Task objective - Pull out each line of the records holding the string "down".

******

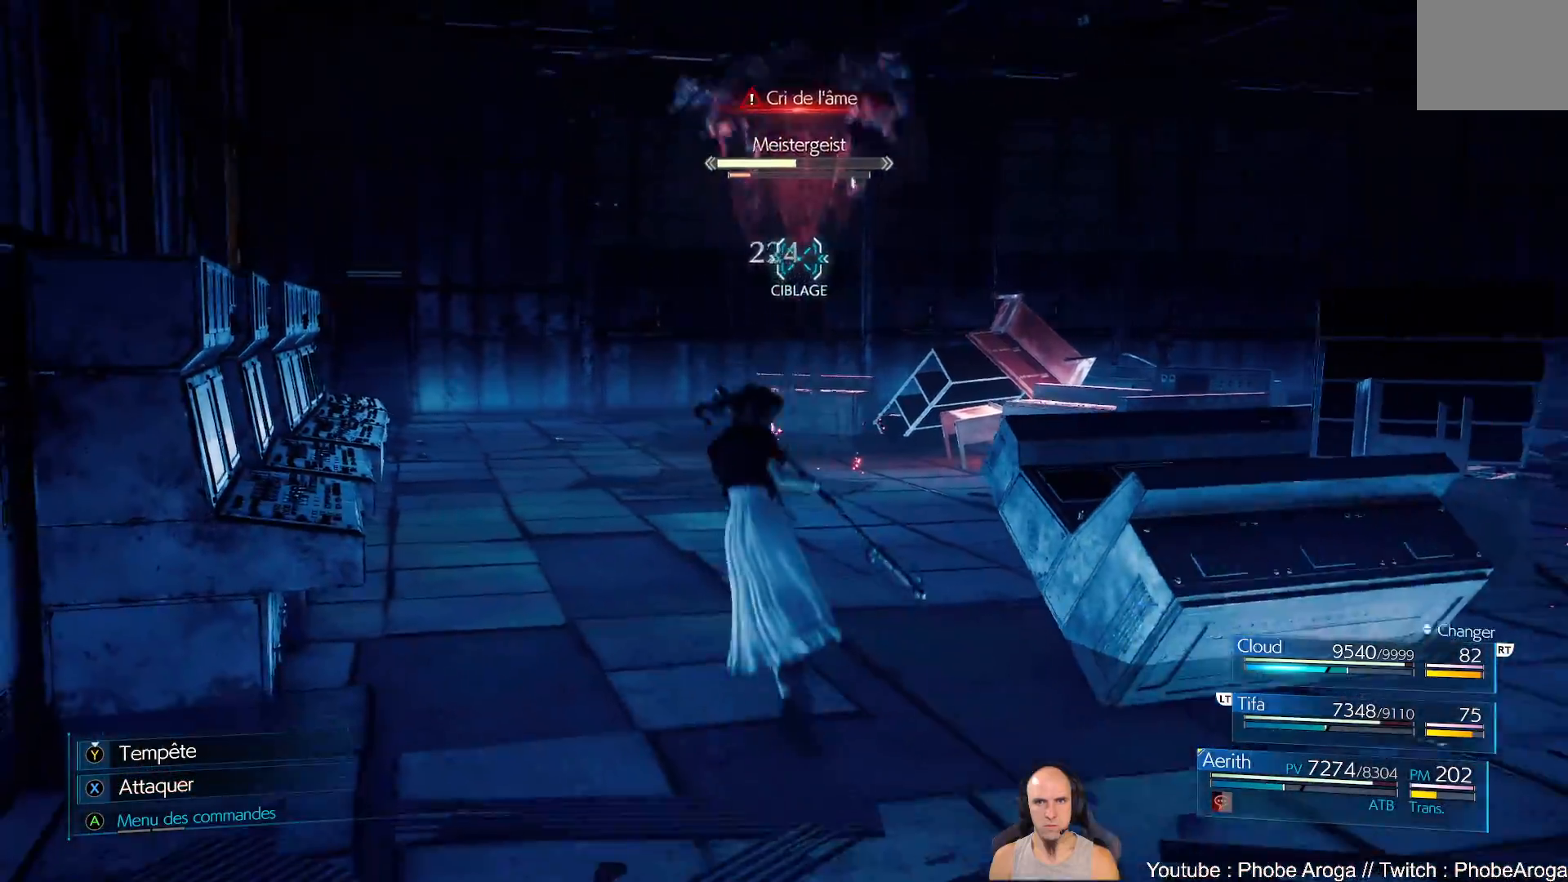
{"buttons": [], "left_stick": "down-right", "right_stick": "center", "events": [[50, "B", "down"], [83, "B", "up"], [167, "B", "down"], [367, "B", "up"]]}
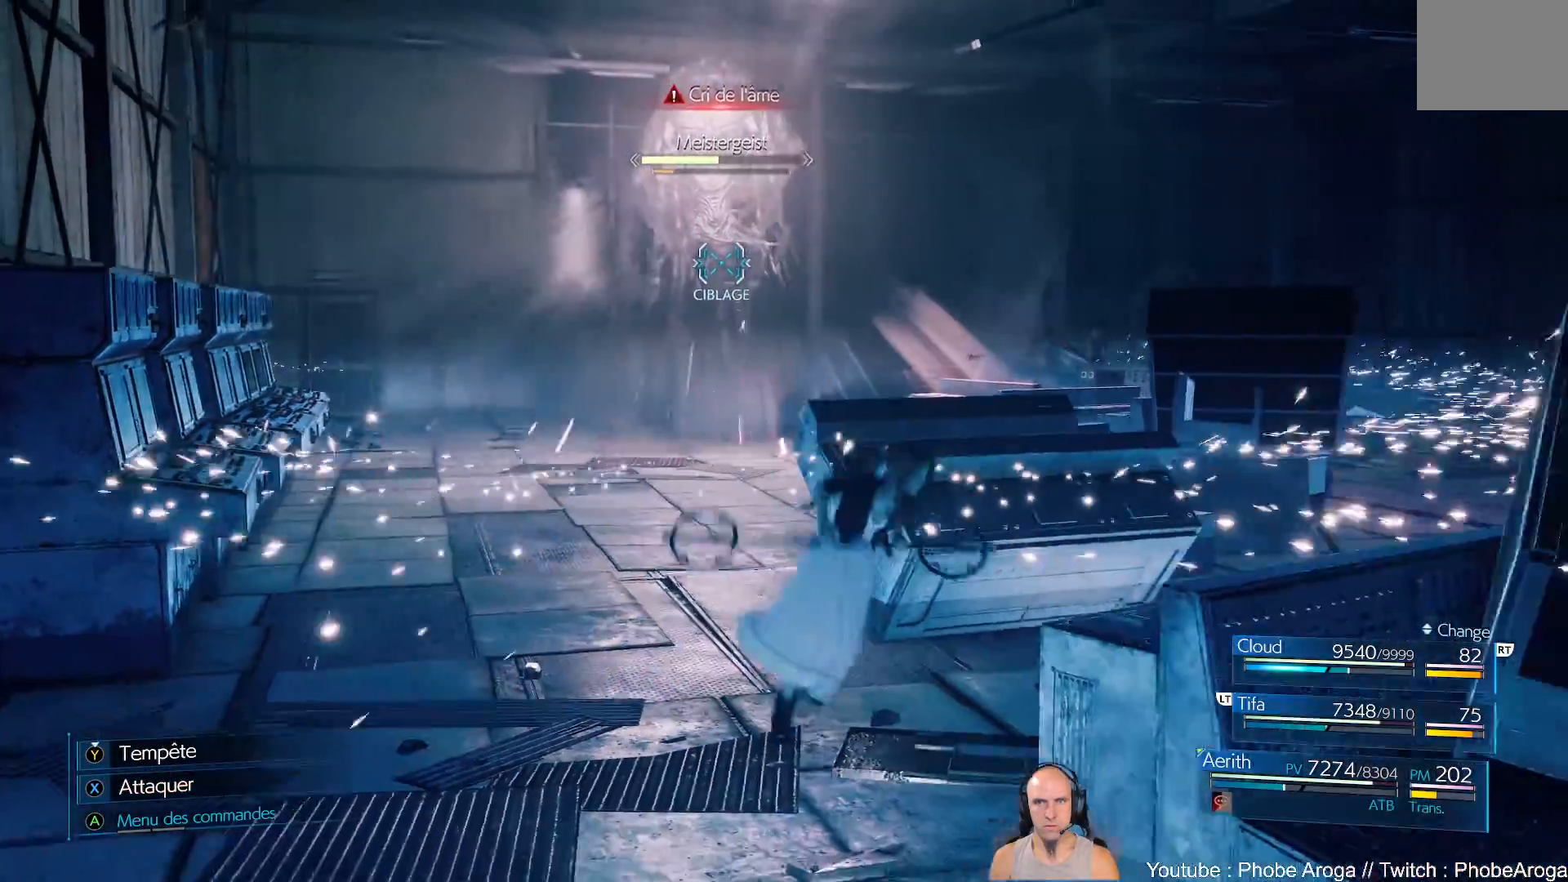
{"buttons": [], "left_stick": "center", "right_stick": "center", "events": [[250, "left_stick", "center"], [400, "DPAD_RIGHT", "down"], [467, "DPAD_RIGHT", "up"]]}
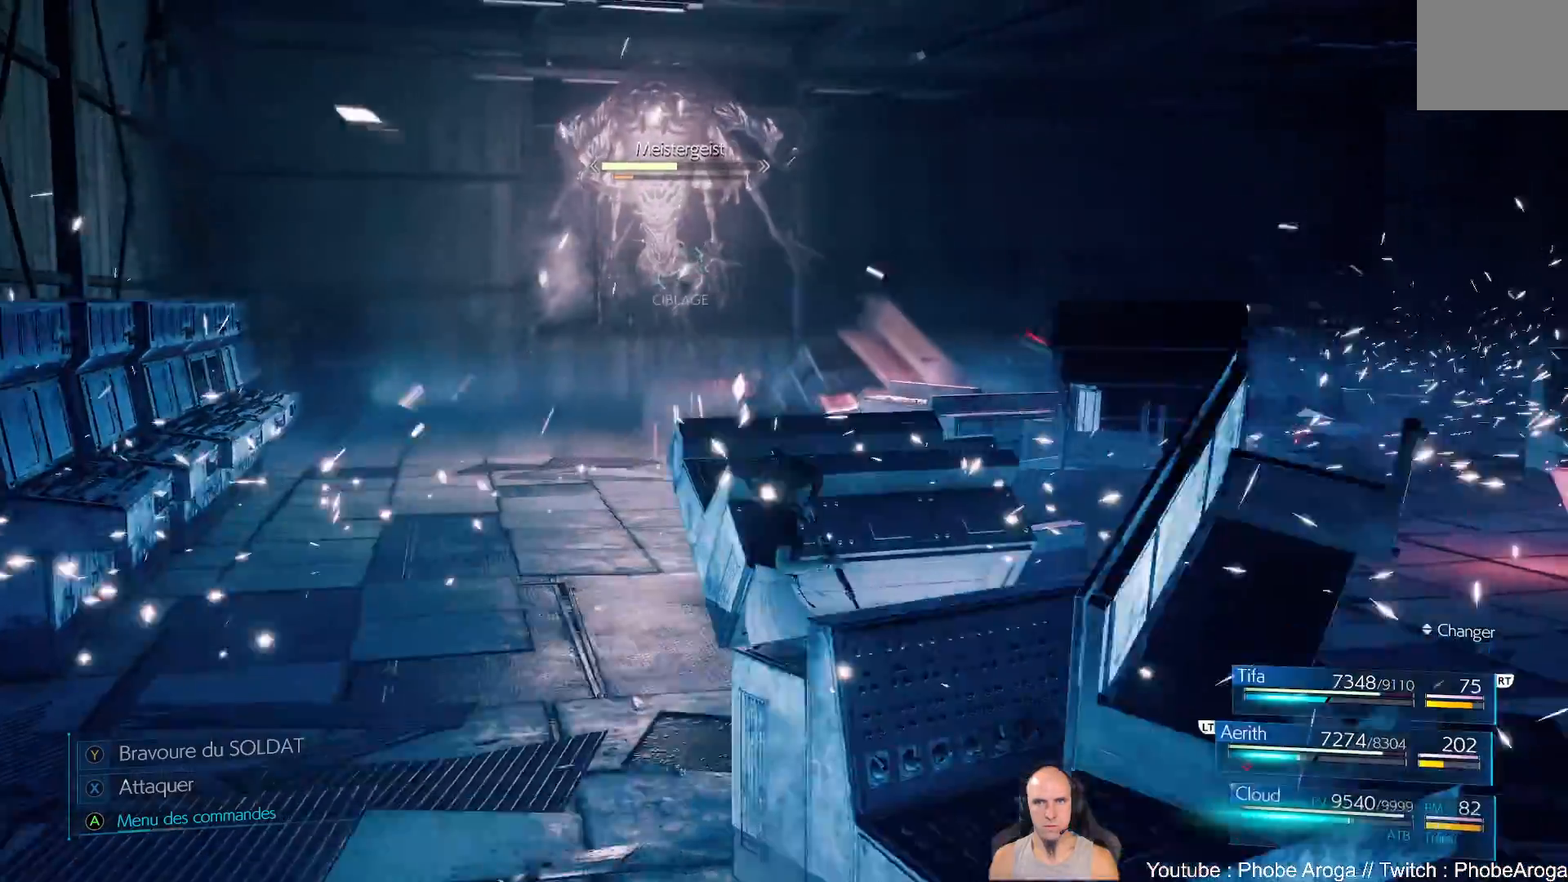
{"buttons": [], "left_stick": "up", "right_stick": "center", "events": [[200, "left_stick", "up"]]}
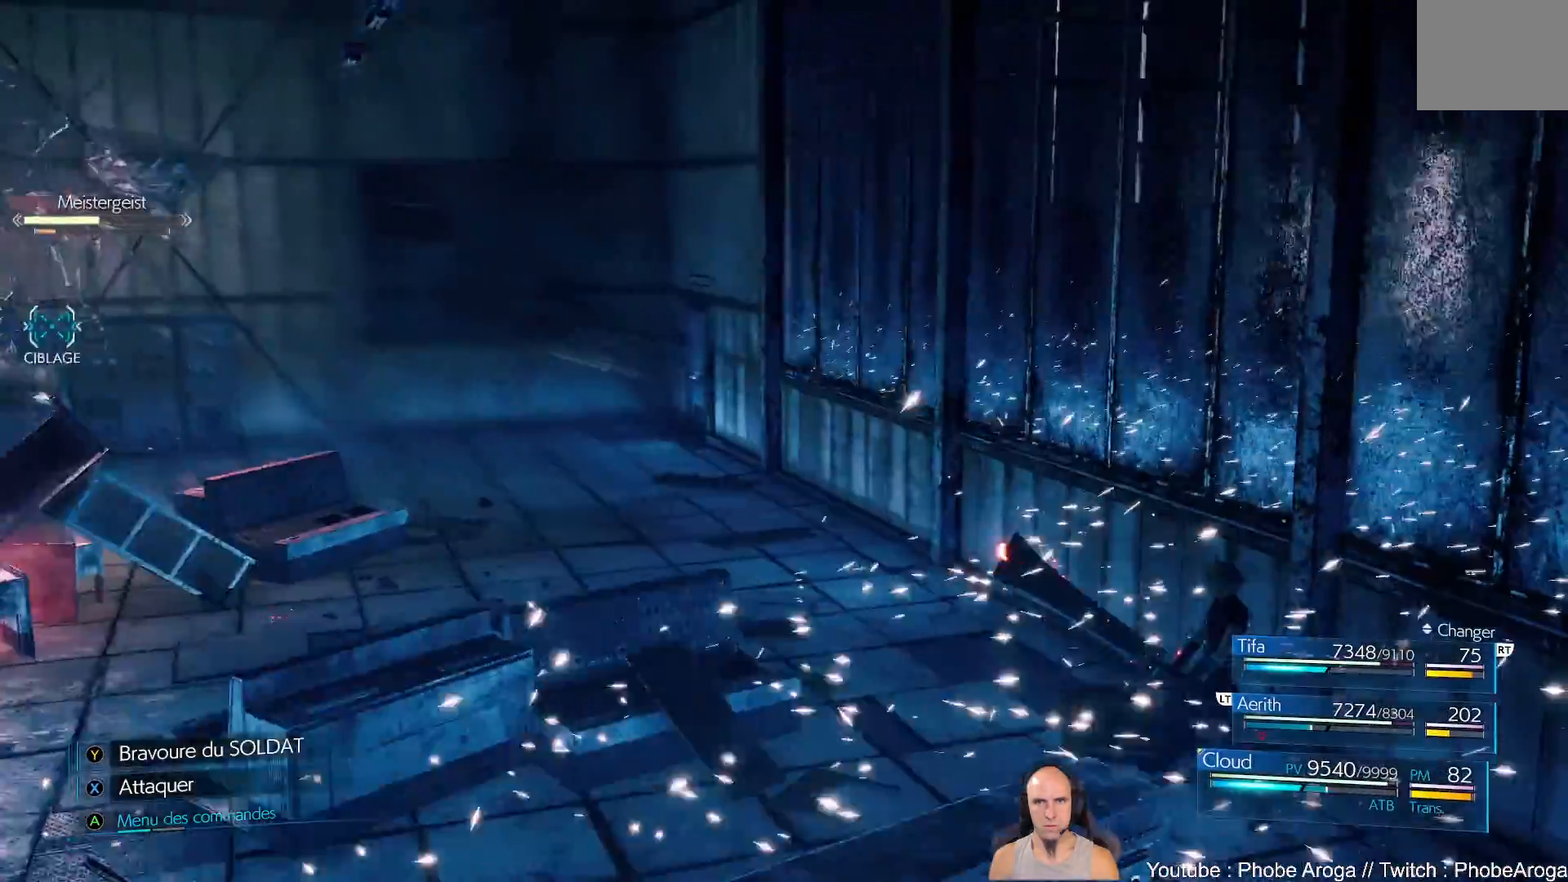
{"buttons": [], "left_stick": "up", "right_stick": "center", "events": []}
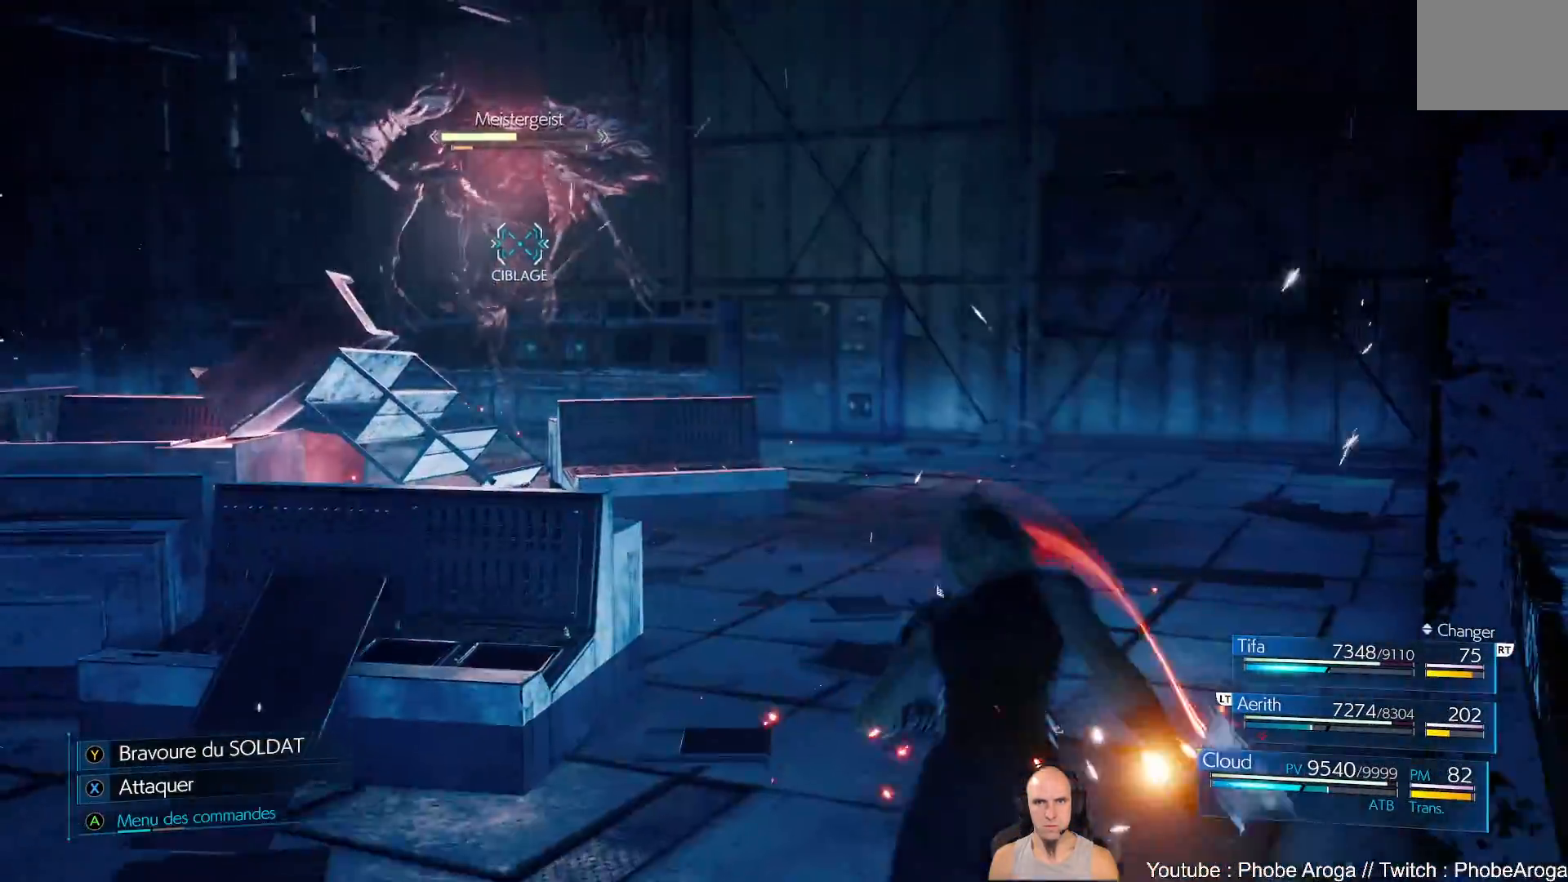
{"buttons": ["B"], "left_stick": "up", "right_stick": "center", "events": [[167, "B", "down"], [267, "B", "up"], [317, "B", "down"], [400, "B", "up"], [467, "B", "down"]]}
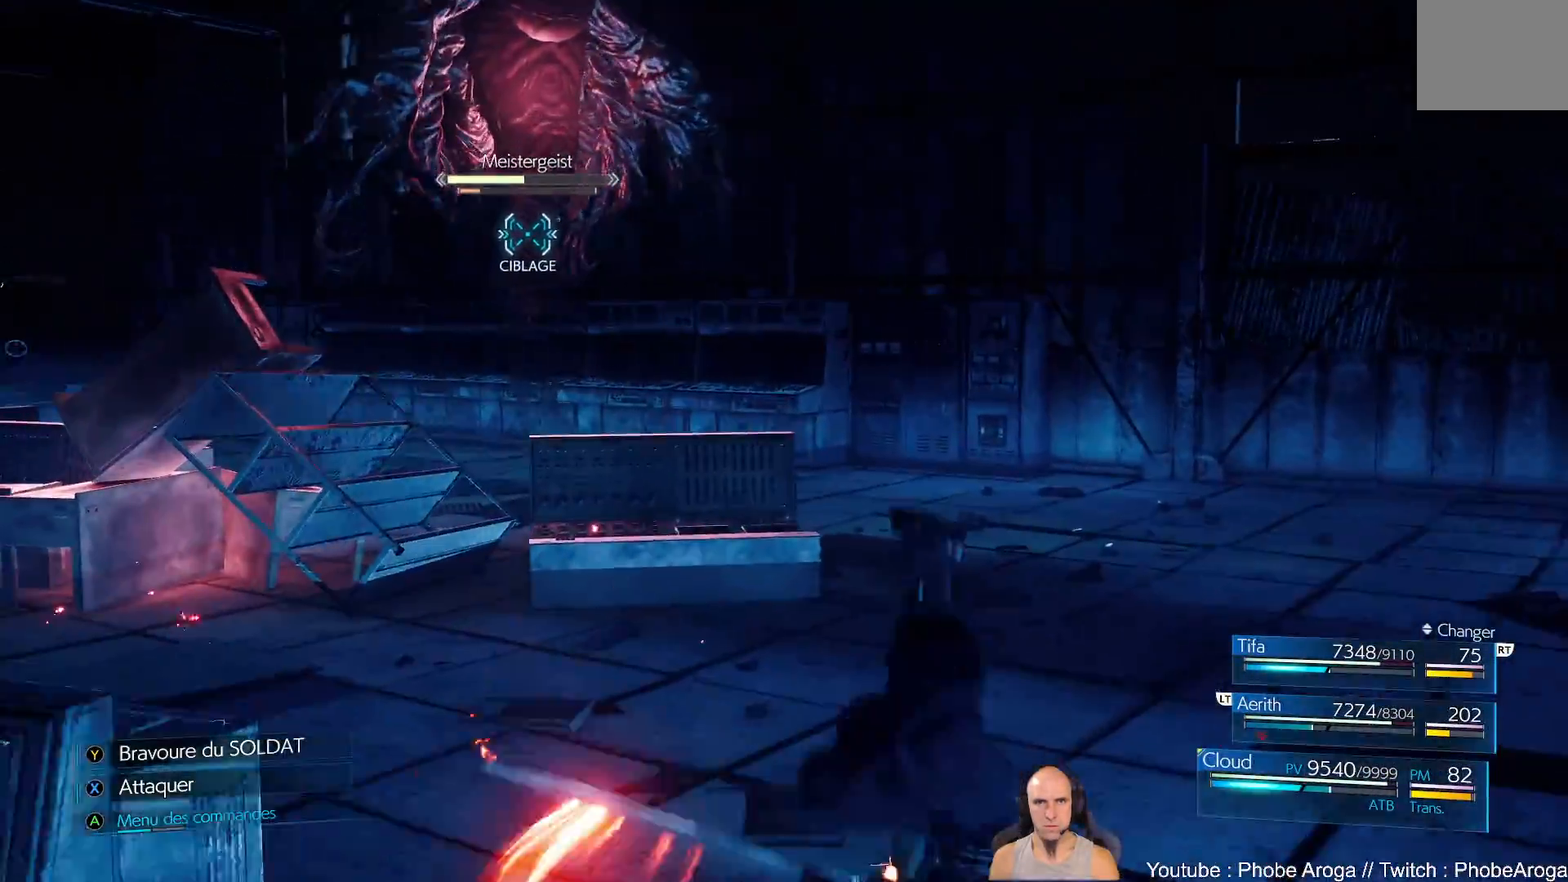
{"buttons": ["B"], "left_stick": "up", "right_stick": "center", "events": [[33, "B", "up"], [100, "B", "down"], [167, "B", "up"], [233, "B", "down"], [300, "B", "up"], [367, "B", "down"]]}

******

Problem solution -
{"buttons": [], "left_stick": "down-right", "right_stick": "center", "events": [[50, "B", "down"], [83, "B", "up"], [167, "B", "down"], [367, "B", "up"]]}
{"buttons": [], "left_stick": "center", "right_stick": "center", "events": [[250, "left_stick", "center"], [400, "DPAD_RIGHT", "down"], [467, "DPAD_RIGHT", "up"]]}
{"buttons": ["B"], "left_stick": "up", "right_stick": "center", "events": [[167, "B", "down"], [267, "B", "up"], [317, "B", "down"], [400, "B", "up"], [467, "B", "down"]]}
{"buttons": ["B"], "left_stick": "up", "right_stick": "center", "events": [[33, "B", "up"], [100, "B", "down"], [167, "B", "up"], [233, "B", "down"], [300, "B", "up"], [367, "B", "down"]]}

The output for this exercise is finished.